EXTRAIT FOURNI:
--------
LATITUDES

J’habite sous un pré

De drôles de toits verts font leur apparition en ville et à la campagne. Avec un avantage écologique car la terre isole. Visite tout en hauteur.

Quelques vaches ruminent dans le champ d’à-côté, les Préalpes en contre-jour. La vue est magnifique depuis le toit de la maison d’Urs Aebischer dans le petit village de St. Sylvester, à vingt kilomètres au sud-est de Fribourg. Sous les pieds, le toit est mou et les chaussures sont rapidement trempées par la rosée matinale. Un vrai champ d’herbes folles.

«J’ai voulu que ma maison s’intègre le mieux possible dans son environnement, explique son constructeur. Au début, il n’y avait que les herbes que j’avais moi-même plantées, mais après quelques années déjà, des plantes environnantes sont venues pousser sur mon toit.»

Dans un coin face à la forêt, on découvre d’ailleurs un jeune sapin d’une vingtaine de centimètres de haut. Il devra être arraché: la couche de terre ne suffit pas pour nourrir de tels arbustes. La joubarbe, une plante grasse, s’est également installée dans ce pré surélevé. Des oiseaux prennent de la terre et des racines sur les bords du toit pour construire leur nid plus loin. Quelques toiles d’araignées capturent la lumière matinale. Le toit fait désormais partie de la nature. Mission accomplie.
--------
Enregistrements d'un jeu de données

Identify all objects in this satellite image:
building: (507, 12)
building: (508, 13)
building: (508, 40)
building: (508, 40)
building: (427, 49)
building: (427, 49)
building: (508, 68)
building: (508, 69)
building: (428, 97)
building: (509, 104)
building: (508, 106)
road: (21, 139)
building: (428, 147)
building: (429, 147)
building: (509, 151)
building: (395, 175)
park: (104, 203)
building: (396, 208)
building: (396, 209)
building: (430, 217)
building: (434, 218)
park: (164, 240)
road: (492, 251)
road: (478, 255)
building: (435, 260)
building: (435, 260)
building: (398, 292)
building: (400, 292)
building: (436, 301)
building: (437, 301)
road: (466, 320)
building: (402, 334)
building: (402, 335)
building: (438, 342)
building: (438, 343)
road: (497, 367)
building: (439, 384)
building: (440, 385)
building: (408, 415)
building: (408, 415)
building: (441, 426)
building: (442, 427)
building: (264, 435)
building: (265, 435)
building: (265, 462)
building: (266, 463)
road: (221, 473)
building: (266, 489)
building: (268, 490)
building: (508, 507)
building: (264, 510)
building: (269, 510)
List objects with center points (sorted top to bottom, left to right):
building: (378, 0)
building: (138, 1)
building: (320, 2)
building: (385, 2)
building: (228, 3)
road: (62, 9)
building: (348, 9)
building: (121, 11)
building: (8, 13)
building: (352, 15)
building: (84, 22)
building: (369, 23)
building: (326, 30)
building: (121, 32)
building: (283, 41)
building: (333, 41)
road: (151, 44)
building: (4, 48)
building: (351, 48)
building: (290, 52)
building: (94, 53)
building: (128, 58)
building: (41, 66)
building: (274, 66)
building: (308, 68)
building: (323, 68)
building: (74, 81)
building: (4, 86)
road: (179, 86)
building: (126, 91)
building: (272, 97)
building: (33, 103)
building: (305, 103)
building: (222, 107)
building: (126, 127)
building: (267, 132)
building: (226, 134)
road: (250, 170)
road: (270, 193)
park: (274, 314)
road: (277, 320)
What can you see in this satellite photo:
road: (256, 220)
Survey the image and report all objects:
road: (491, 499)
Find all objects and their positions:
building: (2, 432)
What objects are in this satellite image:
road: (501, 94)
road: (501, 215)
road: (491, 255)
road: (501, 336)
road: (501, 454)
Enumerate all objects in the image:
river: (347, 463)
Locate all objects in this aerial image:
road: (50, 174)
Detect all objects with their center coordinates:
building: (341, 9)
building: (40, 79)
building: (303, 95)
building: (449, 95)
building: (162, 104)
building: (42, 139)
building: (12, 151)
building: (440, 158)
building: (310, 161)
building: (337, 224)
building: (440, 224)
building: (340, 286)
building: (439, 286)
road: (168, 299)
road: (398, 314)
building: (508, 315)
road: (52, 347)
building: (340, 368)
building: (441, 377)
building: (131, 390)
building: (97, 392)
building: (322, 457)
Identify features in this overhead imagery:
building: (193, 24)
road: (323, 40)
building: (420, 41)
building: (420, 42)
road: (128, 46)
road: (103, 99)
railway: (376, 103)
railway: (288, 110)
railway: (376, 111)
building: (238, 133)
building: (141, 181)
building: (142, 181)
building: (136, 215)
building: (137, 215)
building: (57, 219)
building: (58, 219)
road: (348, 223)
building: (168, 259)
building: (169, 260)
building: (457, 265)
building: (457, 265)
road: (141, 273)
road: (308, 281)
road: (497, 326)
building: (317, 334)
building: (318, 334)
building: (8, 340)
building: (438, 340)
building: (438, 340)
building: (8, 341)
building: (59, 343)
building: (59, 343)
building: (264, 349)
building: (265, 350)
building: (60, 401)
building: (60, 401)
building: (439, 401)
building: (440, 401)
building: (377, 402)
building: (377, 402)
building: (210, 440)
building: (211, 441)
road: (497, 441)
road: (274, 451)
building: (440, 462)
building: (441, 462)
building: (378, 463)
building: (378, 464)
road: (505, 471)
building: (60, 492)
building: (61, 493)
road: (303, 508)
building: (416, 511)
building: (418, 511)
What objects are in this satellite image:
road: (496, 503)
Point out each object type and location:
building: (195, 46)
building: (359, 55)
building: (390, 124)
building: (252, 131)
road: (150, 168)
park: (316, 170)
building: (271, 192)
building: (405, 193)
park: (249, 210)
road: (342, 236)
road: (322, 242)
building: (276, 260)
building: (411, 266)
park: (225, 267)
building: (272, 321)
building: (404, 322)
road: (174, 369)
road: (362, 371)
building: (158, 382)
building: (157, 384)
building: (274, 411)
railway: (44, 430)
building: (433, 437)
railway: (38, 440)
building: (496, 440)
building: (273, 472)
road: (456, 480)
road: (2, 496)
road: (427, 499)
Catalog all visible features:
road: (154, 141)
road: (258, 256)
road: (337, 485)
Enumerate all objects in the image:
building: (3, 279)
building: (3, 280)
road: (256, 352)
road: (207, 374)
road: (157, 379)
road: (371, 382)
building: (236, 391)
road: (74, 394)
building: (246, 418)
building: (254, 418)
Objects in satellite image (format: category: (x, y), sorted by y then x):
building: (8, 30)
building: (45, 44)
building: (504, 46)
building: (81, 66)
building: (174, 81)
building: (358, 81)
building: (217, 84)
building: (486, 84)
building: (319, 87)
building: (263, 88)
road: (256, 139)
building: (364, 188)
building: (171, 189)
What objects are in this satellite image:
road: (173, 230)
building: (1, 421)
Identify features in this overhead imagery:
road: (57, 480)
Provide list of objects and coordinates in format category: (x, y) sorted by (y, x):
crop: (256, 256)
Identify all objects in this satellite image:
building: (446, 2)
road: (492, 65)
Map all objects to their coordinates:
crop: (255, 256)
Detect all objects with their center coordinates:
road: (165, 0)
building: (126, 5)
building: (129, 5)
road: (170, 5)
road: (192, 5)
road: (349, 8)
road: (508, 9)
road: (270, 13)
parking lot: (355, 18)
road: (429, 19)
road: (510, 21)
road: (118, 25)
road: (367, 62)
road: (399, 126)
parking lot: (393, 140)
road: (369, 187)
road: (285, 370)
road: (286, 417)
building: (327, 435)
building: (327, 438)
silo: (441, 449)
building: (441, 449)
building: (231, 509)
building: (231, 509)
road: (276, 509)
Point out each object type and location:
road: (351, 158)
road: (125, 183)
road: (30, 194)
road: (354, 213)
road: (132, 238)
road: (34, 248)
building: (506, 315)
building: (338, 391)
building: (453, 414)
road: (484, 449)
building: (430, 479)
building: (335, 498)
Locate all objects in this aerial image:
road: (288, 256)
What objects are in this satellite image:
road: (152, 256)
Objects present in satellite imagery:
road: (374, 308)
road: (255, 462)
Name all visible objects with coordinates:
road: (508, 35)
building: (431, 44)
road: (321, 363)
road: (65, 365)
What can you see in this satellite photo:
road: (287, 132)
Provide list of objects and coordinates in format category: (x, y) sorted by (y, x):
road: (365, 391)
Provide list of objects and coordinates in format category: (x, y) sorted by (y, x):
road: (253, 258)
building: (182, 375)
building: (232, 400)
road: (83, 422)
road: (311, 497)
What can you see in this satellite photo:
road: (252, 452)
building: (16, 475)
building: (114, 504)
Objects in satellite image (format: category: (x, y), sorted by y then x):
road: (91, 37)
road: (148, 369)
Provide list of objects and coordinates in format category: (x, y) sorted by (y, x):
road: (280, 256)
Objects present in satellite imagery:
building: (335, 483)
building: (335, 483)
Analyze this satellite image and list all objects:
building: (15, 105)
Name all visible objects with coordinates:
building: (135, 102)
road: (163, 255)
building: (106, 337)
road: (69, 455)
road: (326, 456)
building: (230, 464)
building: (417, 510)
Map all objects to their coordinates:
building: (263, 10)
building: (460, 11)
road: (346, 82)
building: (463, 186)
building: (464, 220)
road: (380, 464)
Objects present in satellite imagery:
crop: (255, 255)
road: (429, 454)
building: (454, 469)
--------
CONSIGNE: Réécrivez l'article sur les toits verts de «Quelques vaches ruminent» à «champ d’herbes folles.» en substituant «splendide» à «magnifique».

CORRIGÉ:
Quelques vaches ruminent dans le champ d’à-côté, les Préalpes en contre-jour. La vue est splendide depuis le toit de la maison d’Urs Aebischer dans le petit village de St. Sylvester, à vingt kilomètres au sud-est de Fribourg. Sous les pieds, le toit est mou et les chaussures sont rapidement trempées par la rosée matinale. Un vrai champ d’herbes folles.